I was using a copy of VisionWorks as a bookmark in an English translation of Friedrich Nietzsche's Beyond Good and Evil, which I was readng assiduously as the bus bumped and whined its way east. I read:
219. ‘Moral judgement and condemnation is the favourite form of revenge of the spiritually limited on those who are less so, likewise a form of compensation for their having been neglected by nature, finally an occasion for acquiring spirit and becoming refined - malice spiritualizes. Deep in their hearts they are glad there exists a standard according to which those overloaded with the goods and privileges of the spirit are their equals - they struggle for the 'equality of all before God' and it is virtually for that purpose that they need the belief in God.’
As someone stood to leave, I heard a crinkling on the floor. The Sikh beside me leaned over and pulled up a poster. It was an advertisement from the Toronto-based busstopbiblestudies.com - a scriptural quotation about loving god. You know the one. Somebody had pulled it down and tossed it on the floor. The man beside me stood and tried to insert it back into the slots that hold the ads in place, but the ad wouldn't stay there and fell back to the floor. He tried again but gave up because there was no way to prop up the scriptural passage. He moved to the front of the bus and I noticed on the seat beside him an 8.5 x 11 sheet of paper covered in selections from the Psalms. The heading was sandwiched between a crown like the one in the margarine ads and a star of David. It read:
‘THE PROPHETIC FULFILLMENT OF THE SCRIPTURES; KING JAMES VERSION OF THE HOLY BIBLE ABOUT THE MISCHIEVIOUS (sic) SPIRITS IN THE FLESH PERVERTING THE MIND OF THE KING PROPHET OF JESUS THE ALMIGHTY GOD...’

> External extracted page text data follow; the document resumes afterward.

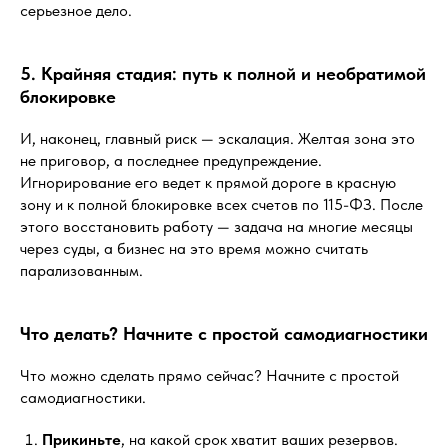
серьезное дело.
5. Крайняя стадия: путь к полной и необратимой
блокировке
И, наконец, главный риск — эскалация. Желтая зона это
не приговор, а последнее предупреждение.
Игнорирование его ведет к прямой дороге в красную
зону и к полной блокировке всех счетов по 115-ФЗ. После
этого восстановить работу — задача на многие месяцы
через суды, а бизнес на это время можно считать
парализованным.
Что делать? Начните с простой самодиагностики
Что можно сделать прямо сейчас? Начните с простой
самодиагностики.
Прикиньте
, на какой срок хватит ваших резервов.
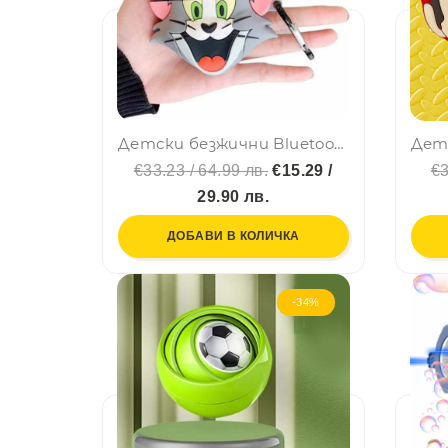
Детски безжични Bluetooth слушалки Аir Pоds Prо Tom - до 20 часа слушане, детайлен звук, ново поколение Wireless
€33.23 / 64.99 лв.
€15.29 /
€3
29.90 лв.
ДОБАВИ В КОЛИЧКА
-34%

This was my evening for religious pluralism! The document I was on my way to consider is intended, in part, to address the fact that we live in a world where buses are packed with Muslims and Sikhs and fundamentalist Christians and postmodern poets who believe only in the bus ride.
After the Sikh had moved forward, I had room on the seat beside me to stretch out the ad and look at it more closely. What struck me most was that the ad was covered in dirty footprints. Not only had it been torn down; it had also been stomped on. Now I understood why the Sikh had tried so hard to put the ad back in its place.
I could share with him a sinking feeling at the sight of the footprints. It evoked in me something visceral, as if I had witnessed an act of violence. While I have no great regard for proselytism, nor for the religion being proselytized, it diminishes us all when anyone's beliefs are stomped on.”
David, I hope you don’t mind me copying your words but your closing paragraph caused me to say out loud, “Amen!”